**The task**
Repeat only the stretch of lines below that runs from the line with "ork very hard to seem effortless." through the line with "Mutluluğun iş dünyasındaki", unaltered.

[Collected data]
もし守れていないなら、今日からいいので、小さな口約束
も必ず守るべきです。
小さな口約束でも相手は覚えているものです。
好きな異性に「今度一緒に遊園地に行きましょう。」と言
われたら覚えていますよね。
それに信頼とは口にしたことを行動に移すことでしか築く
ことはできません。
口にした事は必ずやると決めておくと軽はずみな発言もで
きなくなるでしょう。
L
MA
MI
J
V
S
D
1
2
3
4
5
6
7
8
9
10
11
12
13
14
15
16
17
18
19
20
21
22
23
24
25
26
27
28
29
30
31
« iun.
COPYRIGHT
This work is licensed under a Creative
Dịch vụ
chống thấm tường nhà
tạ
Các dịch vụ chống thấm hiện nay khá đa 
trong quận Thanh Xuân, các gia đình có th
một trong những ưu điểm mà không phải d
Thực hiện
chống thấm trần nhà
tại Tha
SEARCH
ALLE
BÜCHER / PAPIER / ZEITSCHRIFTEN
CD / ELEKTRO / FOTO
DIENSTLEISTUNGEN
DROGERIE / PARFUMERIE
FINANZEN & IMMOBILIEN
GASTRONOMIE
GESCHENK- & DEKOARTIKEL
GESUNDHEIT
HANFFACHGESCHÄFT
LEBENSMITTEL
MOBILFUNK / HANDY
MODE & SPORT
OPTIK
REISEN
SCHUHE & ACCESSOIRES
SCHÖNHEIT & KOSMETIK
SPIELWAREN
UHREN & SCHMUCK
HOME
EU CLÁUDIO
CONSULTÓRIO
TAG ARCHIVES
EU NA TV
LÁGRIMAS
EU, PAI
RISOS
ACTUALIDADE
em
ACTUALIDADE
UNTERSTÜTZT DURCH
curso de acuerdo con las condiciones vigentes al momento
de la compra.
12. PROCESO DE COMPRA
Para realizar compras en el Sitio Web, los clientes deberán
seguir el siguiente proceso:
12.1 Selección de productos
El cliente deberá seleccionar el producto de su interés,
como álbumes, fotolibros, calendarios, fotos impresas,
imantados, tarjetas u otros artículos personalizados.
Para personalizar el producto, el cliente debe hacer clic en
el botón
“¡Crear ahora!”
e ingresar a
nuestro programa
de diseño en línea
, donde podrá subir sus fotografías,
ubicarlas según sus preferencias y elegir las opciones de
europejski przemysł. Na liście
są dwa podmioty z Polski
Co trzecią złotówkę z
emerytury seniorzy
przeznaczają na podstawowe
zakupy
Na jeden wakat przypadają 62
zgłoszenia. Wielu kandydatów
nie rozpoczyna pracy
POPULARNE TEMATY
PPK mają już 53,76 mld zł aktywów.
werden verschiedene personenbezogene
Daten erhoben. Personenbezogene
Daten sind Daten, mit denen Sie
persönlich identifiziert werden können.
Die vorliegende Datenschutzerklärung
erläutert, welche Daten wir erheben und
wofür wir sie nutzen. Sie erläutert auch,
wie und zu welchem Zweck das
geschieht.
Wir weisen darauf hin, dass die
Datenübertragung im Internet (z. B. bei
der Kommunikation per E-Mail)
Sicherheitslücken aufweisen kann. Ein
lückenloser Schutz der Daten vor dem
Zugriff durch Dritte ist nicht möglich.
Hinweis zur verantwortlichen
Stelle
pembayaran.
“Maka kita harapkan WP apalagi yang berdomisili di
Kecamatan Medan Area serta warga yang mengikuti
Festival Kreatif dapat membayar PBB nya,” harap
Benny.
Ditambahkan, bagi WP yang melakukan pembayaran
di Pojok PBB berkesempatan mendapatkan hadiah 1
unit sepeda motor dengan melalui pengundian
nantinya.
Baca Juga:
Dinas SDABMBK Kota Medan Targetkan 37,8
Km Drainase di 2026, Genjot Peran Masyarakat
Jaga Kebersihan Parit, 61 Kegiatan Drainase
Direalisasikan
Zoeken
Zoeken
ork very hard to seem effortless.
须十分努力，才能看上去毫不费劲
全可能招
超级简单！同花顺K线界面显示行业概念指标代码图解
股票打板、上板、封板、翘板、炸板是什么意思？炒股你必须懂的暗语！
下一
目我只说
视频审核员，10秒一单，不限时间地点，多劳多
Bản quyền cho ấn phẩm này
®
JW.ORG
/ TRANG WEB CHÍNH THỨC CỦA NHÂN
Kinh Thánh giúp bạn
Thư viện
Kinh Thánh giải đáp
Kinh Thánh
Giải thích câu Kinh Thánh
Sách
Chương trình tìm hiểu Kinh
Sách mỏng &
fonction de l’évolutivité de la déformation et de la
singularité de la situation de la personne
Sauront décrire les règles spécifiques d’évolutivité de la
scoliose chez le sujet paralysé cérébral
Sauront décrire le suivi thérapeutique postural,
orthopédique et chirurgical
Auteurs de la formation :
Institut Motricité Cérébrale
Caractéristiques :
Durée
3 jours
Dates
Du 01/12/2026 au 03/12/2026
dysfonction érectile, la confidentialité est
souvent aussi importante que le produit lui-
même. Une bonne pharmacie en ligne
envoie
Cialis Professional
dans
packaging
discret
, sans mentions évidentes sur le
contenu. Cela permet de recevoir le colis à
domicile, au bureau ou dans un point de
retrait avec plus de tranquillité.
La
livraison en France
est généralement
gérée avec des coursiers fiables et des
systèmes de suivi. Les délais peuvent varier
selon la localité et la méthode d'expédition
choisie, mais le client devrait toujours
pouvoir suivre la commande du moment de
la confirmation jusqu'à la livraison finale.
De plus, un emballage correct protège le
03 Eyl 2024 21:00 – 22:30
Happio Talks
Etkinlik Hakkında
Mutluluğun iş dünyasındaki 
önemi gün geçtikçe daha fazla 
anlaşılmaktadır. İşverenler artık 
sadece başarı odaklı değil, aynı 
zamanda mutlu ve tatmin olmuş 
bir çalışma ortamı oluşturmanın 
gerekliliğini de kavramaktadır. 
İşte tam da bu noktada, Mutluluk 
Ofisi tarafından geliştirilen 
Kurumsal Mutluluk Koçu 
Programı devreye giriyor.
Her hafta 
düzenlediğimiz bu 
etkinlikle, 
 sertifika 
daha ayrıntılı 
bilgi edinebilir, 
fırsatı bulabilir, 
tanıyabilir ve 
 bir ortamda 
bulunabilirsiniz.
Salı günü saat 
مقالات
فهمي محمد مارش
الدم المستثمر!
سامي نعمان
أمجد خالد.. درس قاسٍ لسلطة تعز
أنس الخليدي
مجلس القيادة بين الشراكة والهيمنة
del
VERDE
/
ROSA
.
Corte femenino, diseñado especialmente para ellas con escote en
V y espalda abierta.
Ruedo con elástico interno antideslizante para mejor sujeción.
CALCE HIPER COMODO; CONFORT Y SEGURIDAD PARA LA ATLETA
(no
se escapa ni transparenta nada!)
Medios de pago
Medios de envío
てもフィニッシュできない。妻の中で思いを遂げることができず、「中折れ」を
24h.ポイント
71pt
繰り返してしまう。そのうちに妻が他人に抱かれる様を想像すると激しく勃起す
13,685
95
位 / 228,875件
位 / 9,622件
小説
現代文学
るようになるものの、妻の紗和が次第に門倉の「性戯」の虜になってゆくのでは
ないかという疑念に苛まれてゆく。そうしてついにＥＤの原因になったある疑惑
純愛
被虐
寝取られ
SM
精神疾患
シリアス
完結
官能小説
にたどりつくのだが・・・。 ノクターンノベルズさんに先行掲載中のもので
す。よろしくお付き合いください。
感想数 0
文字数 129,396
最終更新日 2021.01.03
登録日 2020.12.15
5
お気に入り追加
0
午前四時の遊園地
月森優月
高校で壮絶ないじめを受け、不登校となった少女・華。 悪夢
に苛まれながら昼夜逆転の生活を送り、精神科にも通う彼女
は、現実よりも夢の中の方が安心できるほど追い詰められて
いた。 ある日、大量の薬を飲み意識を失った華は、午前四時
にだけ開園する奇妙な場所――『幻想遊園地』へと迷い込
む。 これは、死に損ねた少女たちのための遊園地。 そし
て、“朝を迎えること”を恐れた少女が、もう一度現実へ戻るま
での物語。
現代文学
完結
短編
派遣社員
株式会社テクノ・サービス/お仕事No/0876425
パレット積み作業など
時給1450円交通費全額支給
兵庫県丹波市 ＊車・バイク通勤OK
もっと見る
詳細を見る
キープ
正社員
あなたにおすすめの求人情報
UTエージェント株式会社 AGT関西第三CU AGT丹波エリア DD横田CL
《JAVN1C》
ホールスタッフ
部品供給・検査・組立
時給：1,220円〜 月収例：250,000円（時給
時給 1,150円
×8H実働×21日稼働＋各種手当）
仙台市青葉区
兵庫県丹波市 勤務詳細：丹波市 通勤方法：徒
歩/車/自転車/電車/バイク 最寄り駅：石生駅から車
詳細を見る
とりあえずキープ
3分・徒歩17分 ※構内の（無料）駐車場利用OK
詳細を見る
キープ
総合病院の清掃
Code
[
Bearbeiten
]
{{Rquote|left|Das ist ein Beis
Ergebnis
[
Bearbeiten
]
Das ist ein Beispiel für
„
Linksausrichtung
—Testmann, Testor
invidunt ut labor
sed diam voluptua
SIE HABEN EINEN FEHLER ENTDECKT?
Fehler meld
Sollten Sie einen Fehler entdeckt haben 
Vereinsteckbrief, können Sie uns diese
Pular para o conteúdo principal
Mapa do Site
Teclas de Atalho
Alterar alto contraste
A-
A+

**Written solution**
ork very hard to seem effortless.
须十分努力，才能看上去毫不费劲
全可能招
超级简单！同花顺K线界面显示行业概念指标代码图解
股票打板、上板、封板、翘板、炸板是什么意思？炒股你必须懂的暗语！
下一
目我只说
视频审核员，10秒一单，不限时间地点，多劳多
Bản quyền cho ấn phẩm này
®
JW.ORG
/ TRANG WEB CHÍNH THỨC CỦA NHÂN
Kinh Thánh giúp bạn
Thư viện
Kinh Thánh giải đáp
Kinh Thánh
Giải thích câu Kinh Thánh
Sách
Chương trình tìm hiểu Kinh
Sách mỏng &
fonction de l’évolutivité de la déformation et de la
singularité de la situation de la personne
Sauront décrire les règles spécifiques d’évolutivité de la
scoliose chez le sujet paralysé cérébral
Sauront décrire le suivi thérapeutique postural,
orthopédique et chirurgical
Auteurs de la formation :
Institut Motricité Cérébrale
Caractéristiques :
Durée
3 jours
Dates
Du 01/12/2026 au 03/12/2026
dysfonction érectile, la confidentialité est
souvent aussi importante que le produit lui-
même. Une bonne pharmacie en ligne
envoie
Cialis Professional
dans
packaging
discret
, sans mentions évidentes sur le
contenu. Cela permet de recevoir le colis à
domicile, au bureau ou dans un point de
retrait avec plus de tranquillité.
La
livraison en France
est généralement
gérée avec des coursiers fiables et des
systèmes de suivi. Les délais peuvent varier
selon la localité et la méthode d'expédition
choisie, mais le client devrait toujours
pouvoir suivre la commande du moment de
la confirmation jusqu'à la livraison finale.
De plus, un emballage correct protège le
03 Eyl 2024 21:00 – 22:30
Happio Talks
Etkinlik Hakkında
Mutluluğun iş dünyasındaki 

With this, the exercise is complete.